Deputy President, at the end of last month the Government announced that a consultation exercise on voluntary medical insurance will commence at the end of this year. The proposals made include the introduction of tax concessions to encourage people from the middle class to switch to using private-sector healthcare services by taking out voluntary medical insurance. I agree with the concept in principle and I hope that the Government can extend the scope of tax concessions to include persons and companies which have already taken out commercial medical insurance.
There are many companies which in their attempt to retain their staff have offered medical insurance coverage to their staff. And there are many wage earners who in their wish to obtain greater protection have taken out medical insurance for themselves, too.
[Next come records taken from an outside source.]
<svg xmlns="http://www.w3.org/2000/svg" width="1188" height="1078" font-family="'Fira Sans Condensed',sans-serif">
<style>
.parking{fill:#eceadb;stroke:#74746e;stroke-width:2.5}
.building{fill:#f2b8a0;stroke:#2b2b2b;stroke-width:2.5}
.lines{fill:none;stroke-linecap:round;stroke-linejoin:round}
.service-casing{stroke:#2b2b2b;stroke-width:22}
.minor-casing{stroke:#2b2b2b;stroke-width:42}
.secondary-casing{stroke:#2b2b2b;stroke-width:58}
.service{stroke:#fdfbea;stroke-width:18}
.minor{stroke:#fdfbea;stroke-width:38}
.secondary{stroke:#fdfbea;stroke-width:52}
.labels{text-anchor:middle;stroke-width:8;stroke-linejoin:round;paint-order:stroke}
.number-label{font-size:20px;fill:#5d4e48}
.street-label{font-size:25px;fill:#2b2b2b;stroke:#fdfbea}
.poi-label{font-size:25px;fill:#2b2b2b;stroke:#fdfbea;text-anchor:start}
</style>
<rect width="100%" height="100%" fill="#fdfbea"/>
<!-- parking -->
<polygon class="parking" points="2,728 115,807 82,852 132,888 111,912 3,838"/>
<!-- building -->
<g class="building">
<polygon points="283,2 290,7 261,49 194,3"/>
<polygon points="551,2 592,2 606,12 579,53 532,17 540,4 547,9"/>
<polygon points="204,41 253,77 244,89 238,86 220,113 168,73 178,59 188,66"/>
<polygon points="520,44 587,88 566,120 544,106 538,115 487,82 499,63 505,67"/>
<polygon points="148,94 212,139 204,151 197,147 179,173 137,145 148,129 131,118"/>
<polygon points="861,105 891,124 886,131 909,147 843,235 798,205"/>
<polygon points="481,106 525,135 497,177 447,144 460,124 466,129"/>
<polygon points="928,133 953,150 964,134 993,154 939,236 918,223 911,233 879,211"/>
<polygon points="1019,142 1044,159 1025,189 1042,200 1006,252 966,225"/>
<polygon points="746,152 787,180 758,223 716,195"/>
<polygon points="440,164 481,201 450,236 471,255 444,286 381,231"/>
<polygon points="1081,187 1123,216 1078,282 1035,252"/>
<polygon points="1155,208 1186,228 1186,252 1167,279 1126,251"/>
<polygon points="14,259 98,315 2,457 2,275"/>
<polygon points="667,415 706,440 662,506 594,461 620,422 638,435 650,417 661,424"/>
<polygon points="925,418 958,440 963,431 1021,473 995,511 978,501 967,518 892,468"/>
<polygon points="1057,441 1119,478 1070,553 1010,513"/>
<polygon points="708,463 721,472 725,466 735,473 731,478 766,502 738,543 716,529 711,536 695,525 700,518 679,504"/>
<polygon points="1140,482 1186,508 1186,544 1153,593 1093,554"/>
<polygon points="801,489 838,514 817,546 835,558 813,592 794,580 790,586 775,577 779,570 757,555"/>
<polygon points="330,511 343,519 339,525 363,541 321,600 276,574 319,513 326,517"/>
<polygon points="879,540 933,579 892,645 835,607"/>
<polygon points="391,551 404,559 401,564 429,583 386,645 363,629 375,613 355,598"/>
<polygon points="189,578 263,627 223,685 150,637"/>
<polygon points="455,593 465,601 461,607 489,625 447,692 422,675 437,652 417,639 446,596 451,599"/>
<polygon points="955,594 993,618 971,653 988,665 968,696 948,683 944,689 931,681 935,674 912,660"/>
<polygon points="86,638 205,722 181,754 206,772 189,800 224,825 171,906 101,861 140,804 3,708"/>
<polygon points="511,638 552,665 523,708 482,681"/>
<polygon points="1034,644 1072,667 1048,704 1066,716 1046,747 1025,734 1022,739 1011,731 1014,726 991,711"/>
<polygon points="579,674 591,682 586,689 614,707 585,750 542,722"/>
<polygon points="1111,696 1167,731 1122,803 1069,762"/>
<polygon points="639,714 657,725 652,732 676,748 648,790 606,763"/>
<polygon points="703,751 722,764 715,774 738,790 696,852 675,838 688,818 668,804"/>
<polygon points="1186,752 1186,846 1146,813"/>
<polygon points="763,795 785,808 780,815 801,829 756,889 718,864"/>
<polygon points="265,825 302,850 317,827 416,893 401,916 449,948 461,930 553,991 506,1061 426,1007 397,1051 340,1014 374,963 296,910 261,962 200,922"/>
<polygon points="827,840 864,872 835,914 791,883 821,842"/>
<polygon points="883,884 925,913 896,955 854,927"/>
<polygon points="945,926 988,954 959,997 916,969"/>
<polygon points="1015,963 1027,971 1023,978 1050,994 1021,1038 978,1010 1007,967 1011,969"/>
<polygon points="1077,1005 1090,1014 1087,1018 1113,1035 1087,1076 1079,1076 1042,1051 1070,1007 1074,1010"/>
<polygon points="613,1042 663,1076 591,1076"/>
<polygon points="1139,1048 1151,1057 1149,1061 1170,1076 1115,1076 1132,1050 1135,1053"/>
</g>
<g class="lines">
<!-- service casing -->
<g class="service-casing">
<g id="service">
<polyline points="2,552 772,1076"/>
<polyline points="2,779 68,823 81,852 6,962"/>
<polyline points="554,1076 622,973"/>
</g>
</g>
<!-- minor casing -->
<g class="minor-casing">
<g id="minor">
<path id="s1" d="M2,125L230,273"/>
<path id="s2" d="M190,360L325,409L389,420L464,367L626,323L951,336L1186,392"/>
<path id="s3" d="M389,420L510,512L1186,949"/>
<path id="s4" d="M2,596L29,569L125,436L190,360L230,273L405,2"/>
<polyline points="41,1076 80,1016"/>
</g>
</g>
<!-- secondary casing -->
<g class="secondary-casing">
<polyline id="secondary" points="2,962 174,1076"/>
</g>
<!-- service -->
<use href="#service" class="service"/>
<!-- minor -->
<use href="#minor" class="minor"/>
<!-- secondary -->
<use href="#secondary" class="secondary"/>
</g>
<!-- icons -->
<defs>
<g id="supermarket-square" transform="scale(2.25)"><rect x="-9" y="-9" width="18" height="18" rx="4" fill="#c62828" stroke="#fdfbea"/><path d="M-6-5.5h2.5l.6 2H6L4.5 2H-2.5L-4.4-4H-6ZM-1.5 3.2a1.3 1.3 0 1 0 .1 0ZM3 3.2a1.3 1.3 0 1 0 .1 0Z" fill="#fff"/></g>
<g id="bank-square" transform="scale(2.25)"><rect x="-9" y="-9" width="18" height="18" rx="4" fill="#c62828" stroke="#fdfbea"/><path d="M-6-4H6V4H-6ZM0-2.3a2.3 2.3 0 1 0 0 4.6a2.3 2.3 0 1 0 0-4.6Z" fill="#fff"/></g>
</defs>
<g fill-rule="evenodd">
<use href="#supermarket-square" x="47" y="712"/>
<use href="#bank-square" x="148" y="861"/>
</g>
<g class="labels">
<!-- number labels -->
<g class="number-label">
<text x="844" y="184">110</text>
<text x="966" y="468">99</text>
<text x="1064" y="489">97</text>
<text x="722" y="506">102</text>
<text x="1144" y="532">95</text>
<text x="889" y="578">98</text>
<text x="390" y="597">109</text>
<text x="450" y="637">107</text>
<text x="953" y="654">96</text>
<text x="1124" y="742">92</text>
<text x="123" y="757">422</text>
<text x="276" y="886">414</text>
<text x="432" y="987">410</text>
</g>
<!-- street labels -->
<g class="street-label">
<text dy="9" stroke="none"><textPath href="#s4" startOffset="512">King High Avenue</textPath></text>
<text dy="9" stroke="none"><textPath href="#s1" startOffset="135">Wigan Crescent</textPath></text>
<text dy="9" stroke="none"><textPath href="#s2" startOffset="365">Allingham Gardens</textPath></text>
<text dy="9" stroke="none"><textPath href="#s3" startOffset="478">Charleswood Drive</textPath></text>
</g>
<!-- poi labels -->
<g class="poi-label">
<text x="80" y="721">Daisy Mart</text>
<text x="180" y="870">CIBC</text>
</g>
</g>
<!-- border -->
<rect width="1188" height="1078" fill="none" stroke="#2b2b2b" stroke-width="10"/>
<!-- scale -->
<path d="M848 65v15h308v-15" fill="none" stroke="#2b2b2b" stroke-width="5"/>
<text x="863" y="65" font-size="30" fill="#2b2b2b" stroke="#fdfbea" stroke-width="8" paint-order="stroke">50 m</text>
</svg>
Such kind of action should be encouraged. In places like the United States, Australia and Taiwan, tax rebate for medical insurance has long been adopted. The Government of the last term had also held consultation on healthcare reform. A similar suggestion on tax concession was also made, but it was left aside because no consensus on it was reached. In my opinion, the Government should not stop the consultation in this regard because of the setback. For if not, it will only lose the meaning of universal healthcare protection. This is unfair to those wage earners and companies which have taken out healthcare insurance. If the Government is determined to solve the problem of universal healthcare insurance, a serious review of a combination of the existing and future medical insurance policies should be undertaken. With tax concessions introduced, it is hoped that both wage earners and their employers will have different options to choose from and more individuals and companies will join such schemes on a voluntary basis in order to reduce the pressure on public healthcare resources.
Deputy President, for many years the Government has adopted a non-intervention policy and adjustments are left to market forces. As a result, the protection afforded to the disadvantaged groups remains inadequate, thereby intensifying social conflicts. In the face of challenges posed by population ageing, the Government is obliged to undertake a review of the existing tax regime and reduce certain tax items as appropriate in order to show support for the disadvantaged, hence preventing the wealth gap problem from worsening.